Troika pushing Greece to allow mass layoffs

Greece’s international creditors are pushing for mass retrenchments and want changes to labor union law on strike action

The Greek government ended its second round of talks in Paris on Wednesday with its troika of international creditors comprised of the European Union, International Monetary Fund and European Central Bank. The Greek side was represented by Finance Minister Gikas Hardouvelis,  Development and Competitiveness Minister Nikos Dendias, Labour Minister Yiannis Vroutsis, Justice Minister Haralambos Athanassiou and Administrative Reform Minister Kyriakos Mitsotakis.

“We had productive discussions today (Wednesday) with the ministers,” said the director of the EC’s Directorate General for Economic and Financial Affairs Declan Costello. “We will make a review on Thursday and we hope to have the total evaluation ready at the end of September.”

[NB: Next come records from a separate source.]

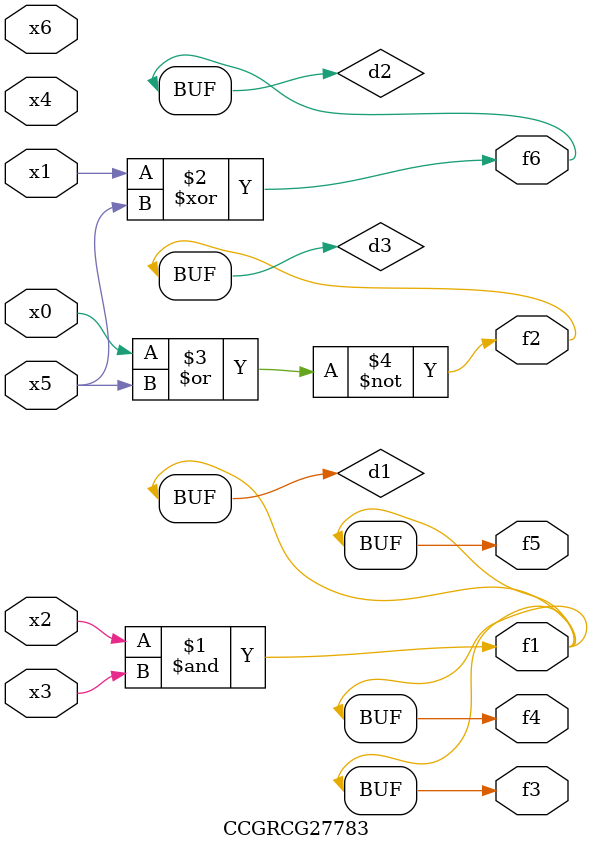
<source format=v>
module CCGRCG27783(
	input x0, x1, x2, x3, x4, x5, x6,
	output f1, f2, f3, f4, f5, f6
);

	wire d1, d2, d3;

	and (d1, x2, x3);
	xor (d2, x1, x5);
	nor (d3, x0, x5);
	assign f1 = d1;
	assign f2 = d3;
	assign f3 = d1;
	assign f4 = d1;
	assign f5 = d1;
	assign f6 = d2;
endmodule

</source>
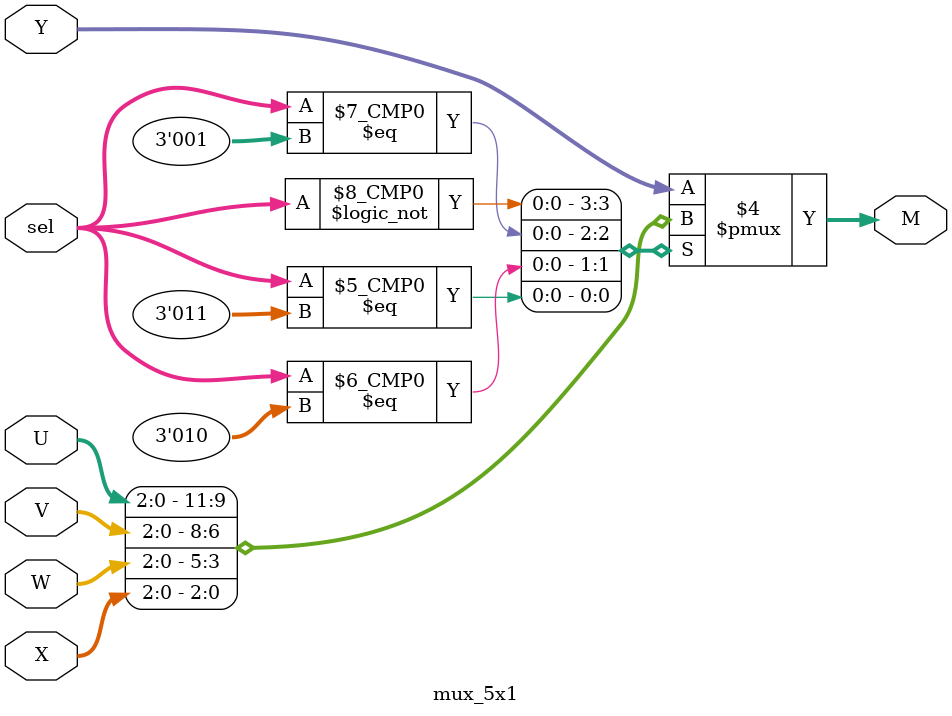
<source format=sv>
module mux_5x1 (
    input  logic [2:0] U, V, W, X, Y,
    input  logic [2:0] sel,
    output logic [2:0] M
);
    always_comb begin
        case(sel)
            3'b000: M = U;
            3'b001: M = V;
            3'b010: M = W;
            3'b011: M = X;
            3'b100: M = Y;
            default: M = Y;
        endcase
    end
endmodule
</source>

Sources state that Greece’s financial lenders are pushing for changes to make it harder for labor unions to call strike action and for legislation allowing for mass layoffs. Specifically, international creditors are calling for the retrenchment of 4,000 employees in the public sector by the end of the year.

The Labor Ministry is preparing studies to show foreign creditors that proposed changes are unfeasible. It did manage to gain some leeway by calling upon the International Labor Organization to assess the effectiveness of potential changes to current laws on dismissals.

Other issues being discussed on Thursday concern the streamlining of the civil service and more pension reforms.

Sources state that the troika has yet to agree to planned changes for the new single property tax (ENFIA).